Huntington County Master Gardener Susan Miller inspects a milkweed plant for Monarch butterfly eggs. Staff photo by Lucas Bechtol
Huntington County Master Gardener Susan Miller inspects a milkweed plant for Monarch butterfly eggs. Staff photo by Lucas Bechtol
Indiana and the nation as a whole are still seeing some loss in honeybees. The problem is so prevalent President Barack Obama issued a memorandum directing government agencies to take additional steps to protect and restore domestic populations of pollinators, including honey bees, butterflies, native bees, birds and bats, according to a release on

According to a factsheet accompanying the release, the honey bee population has been decreasing for the past 60 years, going from around six million beehives in 1947 to two and a half million today.

Since 2006, the average hive loss over winter for honeybees has been 30 percent, up from historic loss rates of 10 to 15 percent, according to the factsheet.

The factsheet states this past winter’s loss is down to around 23 percent, but local beekeepers saw a bigger overwinter loss.

“It was just too hard a winter on the bees, too cold for too long,” said Dave Shenefield, a beekeeper and owner of Clover Blossom Honey in LaFontaine. “We probably lost around 60 percent of the colonies to winter loss this year.”

He said the average loss nationally was lower, but everyone he’s talked to in Indiana and the Midwest have seen bigger losses because of the harsh winter.

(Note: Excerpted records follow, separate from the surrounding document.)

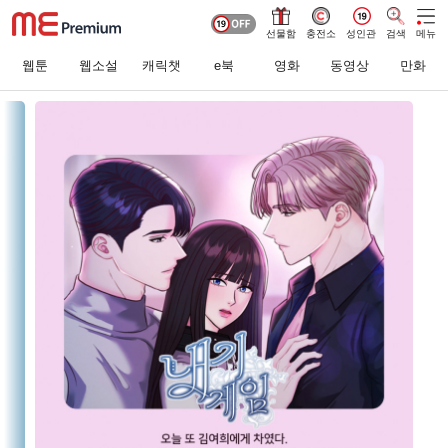
선물함
충전소
성인관
검색
메뉴
웹툰
웹소설
캐릭챗
e북
영화
동영상
만화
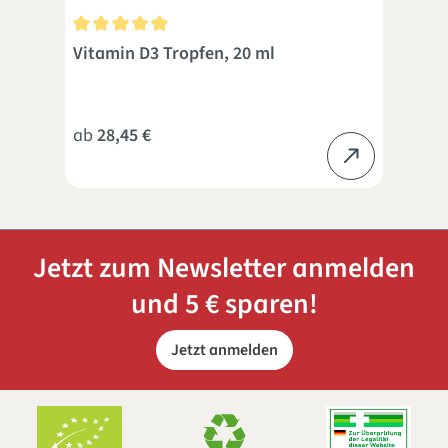
 5 Sternen
Durchschnittliche Bewertung von 4.9 von 5 Sternen
Dur
Vitamin D3 Tropfen, 20 ml
Vit
ab
28,45 €
ab
Jetzt zum Newsletter anmelden
und 5 € sparen!
Jetzt anmelden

“Usually you have a January thaw, you might call it, where it gets up to 40 degrees a day in January,” Shenefield said. “The sun’s shining, the bees can fly, use the restroom and move stuff around in the hive but it was just severe cold through January and February.”

Shenefield has been working to increase his numbers and said he will be short just 5 or 10 percent of his normal number.

Bees, Shenefield said, are used to pollinate a variety of different crops, including almonds, blueberries, cucumbers, pumpkins, apples and even melons.

Bees aren’t the only pollinators which are short on population, according to the factsheet. Monarch butterflies have also declined greatly in population, with “iconic” Monarch butterfly migration sinking to the lowest levels this winter with a risk of failure, according to the factsheet.

Pollinators, including butterflies, are important, Huntington County Master Gardener Susan Miller said.

“A lot of (plants) need to be pollinated to get a flower or a fruit,” she said.

People can attract pollinators with plants, she added.

Butterflies are attracted to a variety of plants, including butterfly weed, Miller said.

Milkweed attracts Monarch butterflies, too, she said and is very important for Monarchs as Monarchs lay their eggs on milkweed. In addition, it is the only thing the caterpillars eat before they turn into butterflies.

“They used to grow along the road, wild, but most of them have been killed off,” Miller said.